# How to complete this task:
Find the string "Beras" in the listing below and return each line it appears in.

# Data listing:
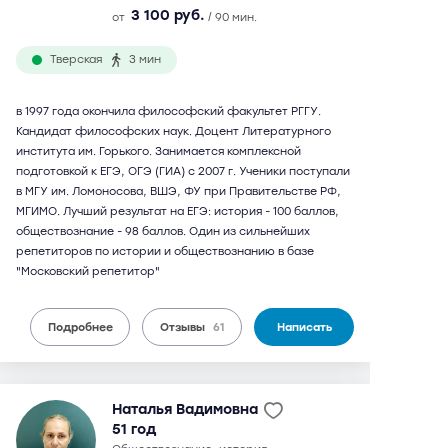
3 100 руб.
от
/ 90 мин.
Тверская
3 мин
в 1997 года окончила философский факультет РГГУ.
Кандидат философских наук. Доцент Литературного
института им. Горького. Занимается комплексной
подготовкой к ЕГЭ, ОГЭ (ГИА) с 2007 г. Ученики поступали
в МГУ им. Ломоносова, ВШЭ, ФУ при Правительстве РФ,
МГИМО. Лучший результат на ЕГЭ: история - 100 баллов,
обществознание - 98 баллов. Один из сильнейших
репетиторов по истории и обществознанию в базе
"Московский репетитор"
Подробнее
Отзывы
61
Написать
Наталья Вадимовна
51 год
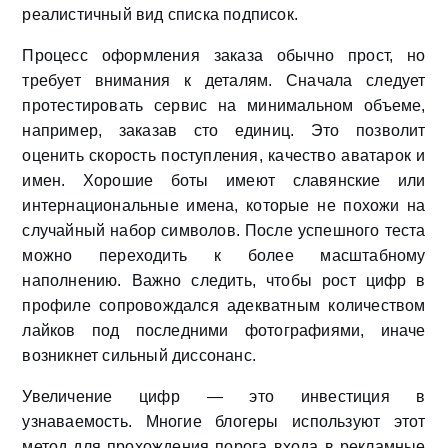
реалистичный вид списка подписок.
Процесс оформления заказа обычно прост, но
требует внимания к деталям. Сначала следует
протестировать сервис на минимальном объеме,
например, заказав сто единиц. Это позволит
оценить скорость поступления, качество аватарок и
имен. Хорошие боты имеют славянские или
интернациональные имена, которые не похожи на
случайный набор символов. После успешного теста
можно переходить к более масштабному
наполнению. Важно следить, чтобы рост цифр в
профиле сопровождался адекватным количеством
лайков под последними фотографиями, иначе
возникнет сильный диссонанс.
Увеличение цифр — это инвестиция в
узнаваемость. Многие блогеры используют этот
метод для прохождения порога входа в рекламные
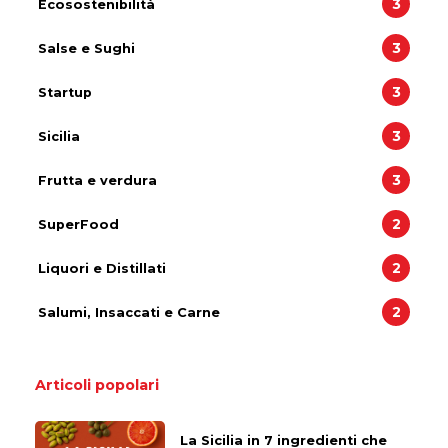
3
Ecosostenibilità
3
Salse e Sughi
3
Startup
3
Sicilia
3
Frutta e verdura
2
SuperFood
2
Liquori e Distillati
2
Salumi, Insaccati e Carne
Articoli popolari
La Sicilia in 7 ingredienti che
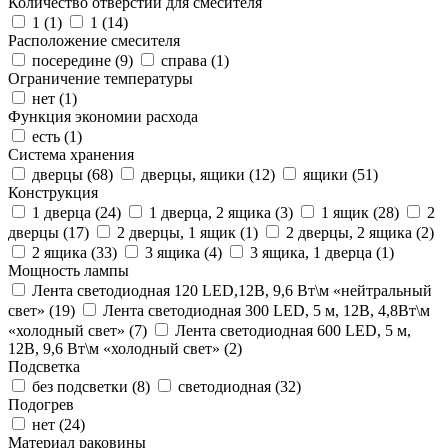
Количество отверстий для смесителя
1 (
1
)
1 (
14
)
Расположение смесителя
посередине (
9
)
справа (
1
)
Ограничение температуры
нет (
1
)
Функция экономии расхода
есть (
1
)
Система хранения
дверцы (
68
)
дверцы, ящики (
12
)
ящики (
51
)
Конструкция
1 дверца (
24
)
1 дверца, 2 ящика (
3
)
1 ящик (
28
)
2
дверцы (
17
)
2 дверцы, 1 ящик (
1
)
2 дверцы, 2 ящика (
2
)
2 ящика (
33
)
3 ящика (
4
)
3 ящика, 1 дверца (
1
)
Мощность лампы
Лента светодиодная 120 LED,12В, 9,6 Вт\м «нейтральный
свет» (
19
)
Лента светодиодная 300 LED, 5 м, 12В, 4,8Вт\м
«холодный свет» (
7
)
Лента светодиодная 600 LED, 5 м,
12В, 9,6 Вт\м «холодный свет» (
2
)
Подсветка
без подсветки (
8
)
светодиодная (
32
)
Подогрев
нет (
24
)
Материал раковины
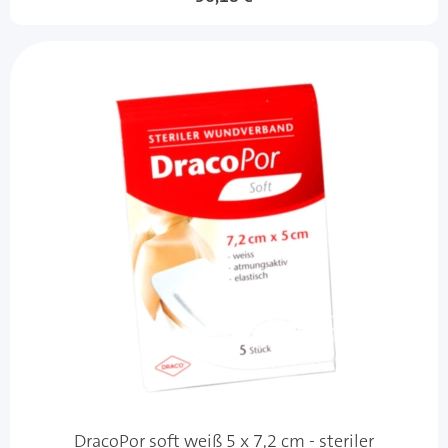
DracoPor soft weiß 5 x 7,2 cm - steriler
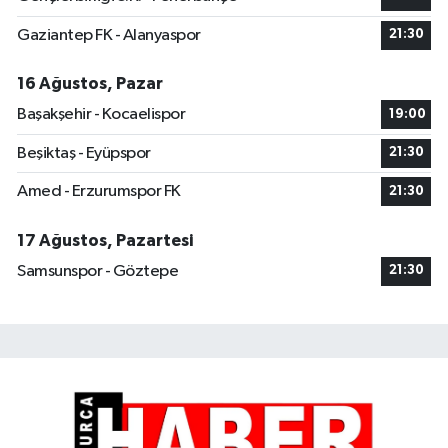
Gaziantep FK - Alanyaspor
21:30
16 Ağustos, Pazar
Başakşehir - Kocaelispor
19:00
Beşiktaş - Eyüpspor
21:30
Amed - Erzurumspor FK
21:30
17 Ağustos, Pazartesi
Samsunspor - Göztepe
21:30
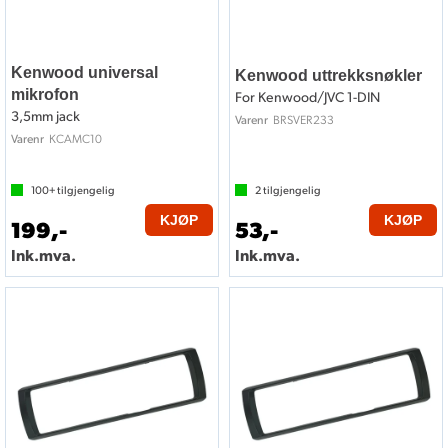
Kenwood universal
Kenwood uttrekksnøkler
mikrofon
For Kenwood/JVC 1-DIN
3,5mm jack
BRSVER233
Varenr
KCAMC10
Varenr
100+
tilgjengelig
2
tilgjengelig
KJØP
KJØP
199,-
53,-
Ink.mva.
Ink.mva.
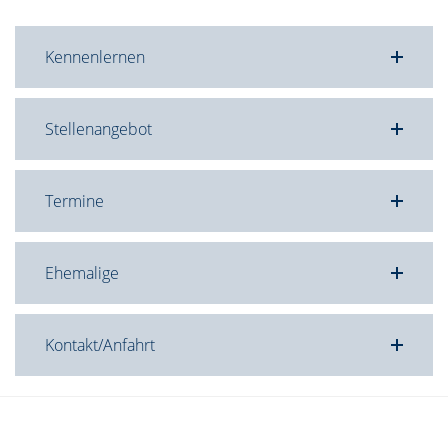
Kennenlernen
Stellenangebot
Termine
Ehemalige
Kontakt/Anfahrt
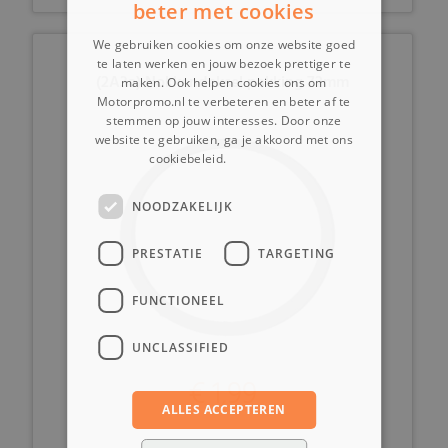
beter met cookies
We gebruiken cookies om onze website goed
te laten werken en jouw bezoek prettiger te
(2A3a) Nokkendeksel pakking 72mm
maken. Ook helpen cookies ons om
Motorpromo.nl te verbeteren en beter af te
stemmen op jouw interesses. Door onze
website te gebruiken, ga je akkoord met ons
cookiebeleid.
Lees verder
NOODZAKELIJK
PRESTATIE
TARGETING
FUNCTIONEEL
UNCLASSIFIED
€ 1,99
ALLES ACCEPTEREN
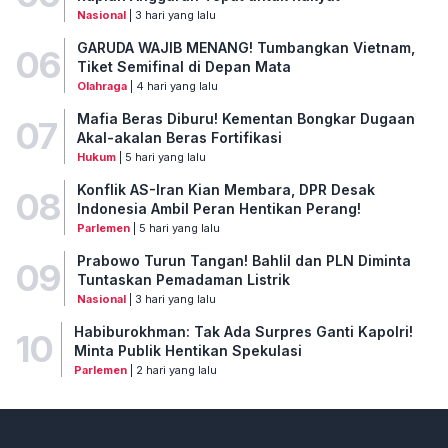
Nasional
| 3 hari yang lalu
GARUDA WAJIB MENANG! Tumbangkan Vietnam,
06
Tiket Semifinal di Depan Mata
Olahraga
| 4 hari yang lalu
Mafia Beras Diburu! Kementan Bongkar Dugaan
07
Akal-akalan Beras Fortifikasi
Hukum
| 5 hari yang lalu
Konflik AS-Iran Kian Membara, DPR Desak
08
Indonesia Ambil Peran Hentikan Perang!
Parlemen
| 5 hari yang lalu
Prabowo Turun Tangan! Bahlil dan PLN Diminta
09
Tuntaskan Pemadaman Listrik
Nasional
| 3 hari yang lalu
Habiburokhman: Tak Ada Surpres Ganti Kapolri!
10
Minta Publik Hentikan Spekulasi
Parlemen
| 2 hari yang lalu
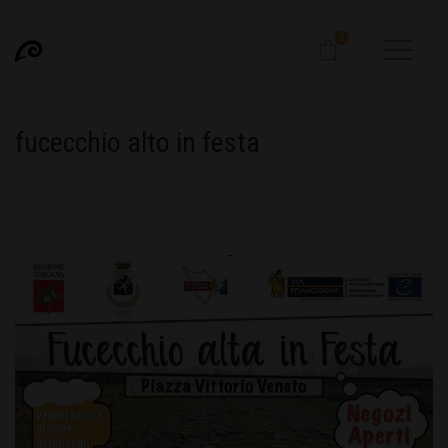
0
fucecchio alto in festa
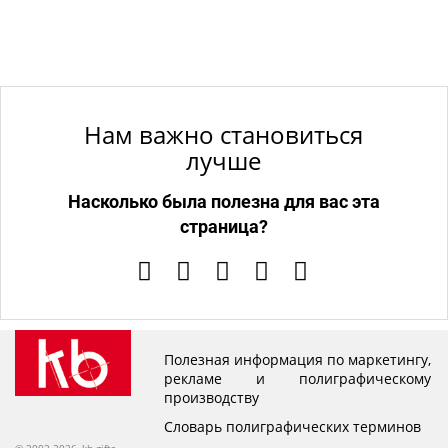
Нам важно становиться
лучше
Насколько была полезна для вас эта
страница?
Полезная информация по маркетингу,
рекламе и полиграфическому
производству
Словарь полиграфических терминов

# Expected output:
Mafia Beras Diburu! Kementan Bongkar Dugaan
Akal-akalan Beras Fortifikasi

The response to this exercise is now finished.